Transcribed page contents:
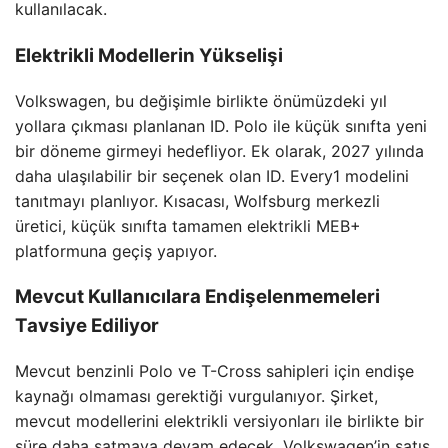
kullanılacak.
Elektrikli Modellerin Yükselişi
Volkswagen, bu değişimle birlikte önümüzdeki yıl
yollara çıkması planlanan ID. Polo ile küçük sınıfta yeni
bir döneme girmeyi hedefliyor. Ek olarak, 2027 yılında
daha ulaşılabilir bir seçenek olan ID. Every1 modelini
tanıtmayı planlıyor. Kısacası, Wolfsburg merkezli
üretici, küçük sınıfta tamamen elektrikli MEB+
platformuna geçiş yapıyor.
Mevcut Kullanıcılara Endişelenmemeleri
Tavsiye Ediliyor
Mevcut benzinli Polo ve T-Cross sahipleri için endişe
kaynağı olmaması gerektiği vurgulanıyor. Şirket,
mevcut modellerini elektrikli versiyonları ile birlikte bir
süre daha satmaya devam edecek. Volkswagen’in satış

▸ Required action:
Find how many lines in the records contain the string "sınıfta", then give the number alone.

▸ Task solution:
2